▶ EXERCISE:
Render every line of the data exactly as written, and leave out the pictures.

[Stored data]
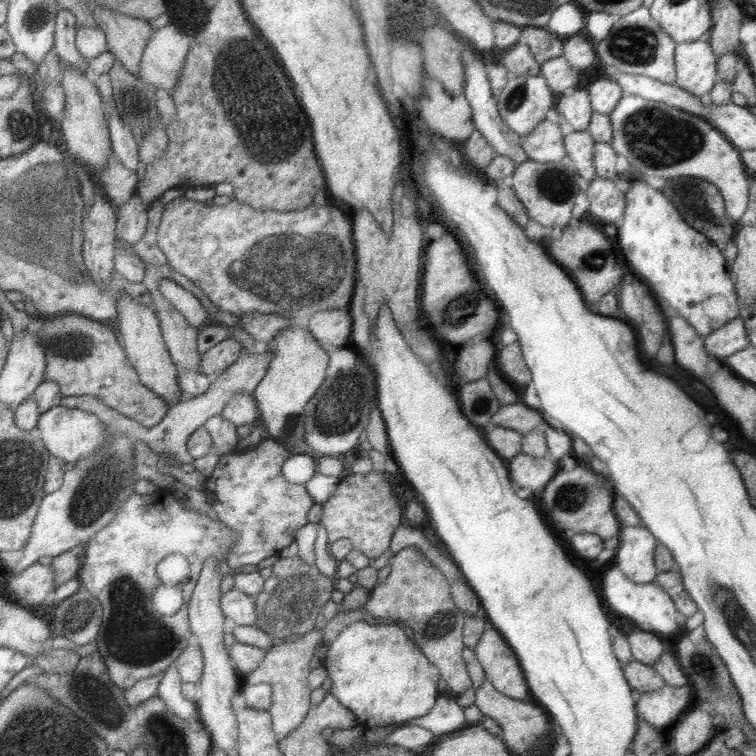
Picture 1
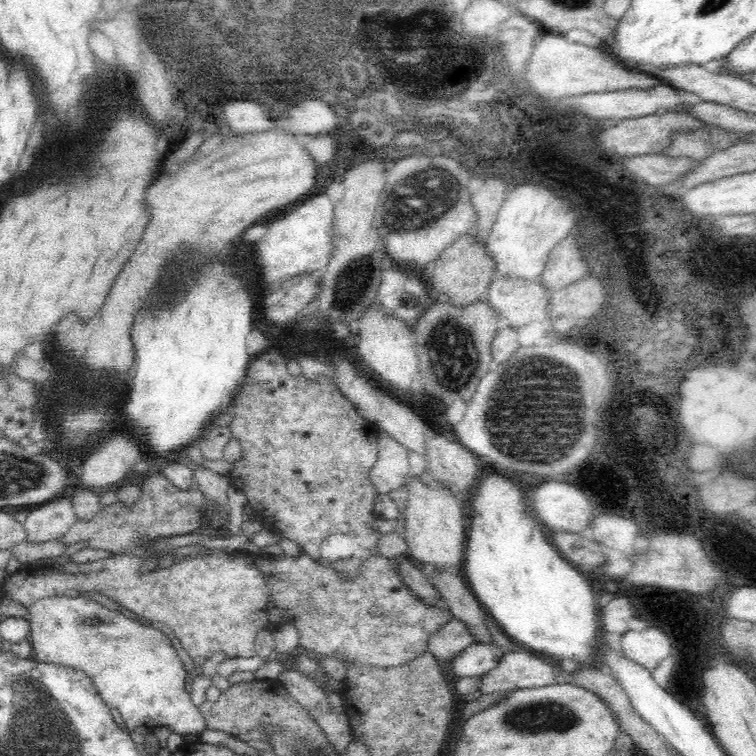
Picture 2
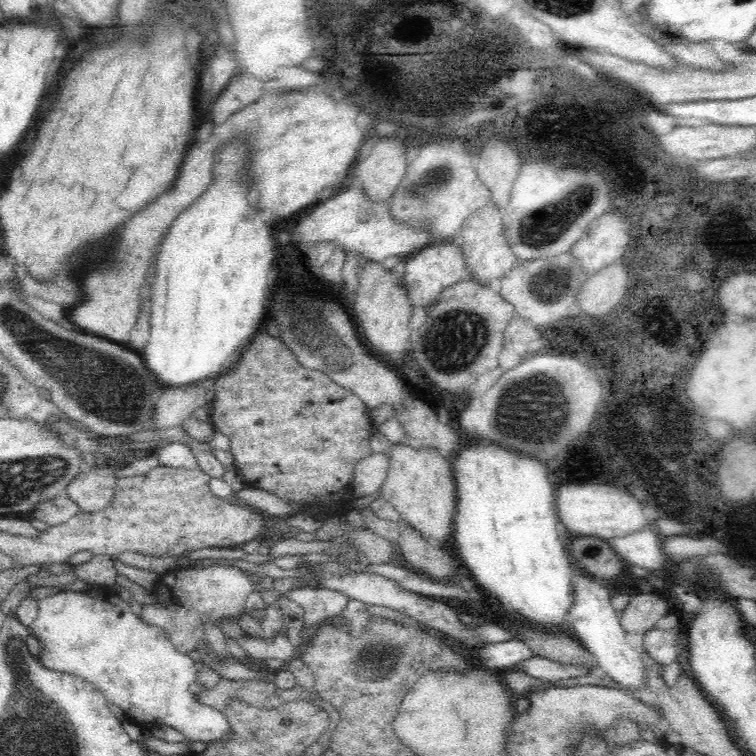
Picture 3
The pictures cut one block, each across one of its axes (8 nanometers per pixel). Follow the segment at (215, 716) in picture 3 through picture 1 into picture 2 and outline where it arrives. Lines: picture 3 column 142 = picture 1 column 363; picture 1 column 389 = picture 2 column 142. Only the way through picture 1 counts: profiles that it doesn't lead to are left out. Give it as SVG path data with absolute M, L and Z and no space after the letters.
M54 596L54 598L42 598L42 600L38 600L36 604L32 604L32 606L28 608L28 612L30 612L30 618L32 618L32 626L30 626L30 644L32 644L32 652L34 652L32 658L34 658L36 662L46 662L46 664L56 664L56 666L64 666L64 668L74 668L74 670L82 670L84 674L88 674L88 676L92 678L92 682L94 682L96 692L102 696L102 702L106 702L108 708L120 710L120 716L122 716L122 720L126 722L126 726L128 726L130 732L136 730L136 726L142 726L142 724L144 724L146 728L170 726L176 734L188 734L188 736L192 736L192 734L202 734L202 732L206 730L206 720L204 720L200 708L196 708L196 706L192 704L190 694L188 694L188 690L186 690L186 686L184 686L184 676L186 676L186 674L184 674L182 662L180 662L180 658L178 658L178 654L176 654L170 638L164 636L160 630L150 628L150 626L142 626L140 622L134 622L134 620L126 618L124 614L110 612L110 610L102 608L100 604L96 604L94 600L90 600L88 596L74 596L74 598L70 598L70 596Z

▶ WORKED SOLUTION:
Picture 1
Picture 2
Picture 3
The pictures cut one block, each across one of its axes (8 nanometers per pixel). Follow the segment at (215, 716) in picture 3 through picture 1 into picture 2 and outline where it arrives. Lines: picture 3 column 142 = picture 1 column 363; picture 1 column 389 = picture 2 column 142. Only the way through picture 1 counts: profiles that it doesn't lead to are left out. Give it as SVG path data with absolute M, L and Z and no space after the letters.
M54 596L54 598L42 598L42 600L38 600L36 604L32 604L32 606L28 608L28 612L30 612L30 618L32 618L32 626L30 626L30 644L32 644L32 652L34 652L32 658L34 658L36 662L46 662L46 664L56 664L56 666L64 666L64 668L74 668L74 670L82 670L84 674L88 674L88 676L92 678L92 682L94 682L96 692L102 696L102 702L106 702L108 708L120 710L120 716L122 716L122 720L126 722L126 726L128 726L130 732L136 730L136 726L142 726L142 724L144 724L146 728L170 726L176 734L188 734L188 736L192 736L192 734L202 734L202 732L206 730L206 720L204 720L200 708L196 708L196 706L192 704L190 694L188 694L188 690L186 690L186 686L184 686L184 676L186 676L186 674L184 674L182 662L180 662L180 658L178 658L178 654L176 654L170 638L164 636L160 630L150 628L150 626L142 626L140 622L134 622L134 620L126 618L124 614L110 612L110 610L102 608L100 604L96 604L94 600L90 600L88 596L74 596L74 598L70 598L70 596Z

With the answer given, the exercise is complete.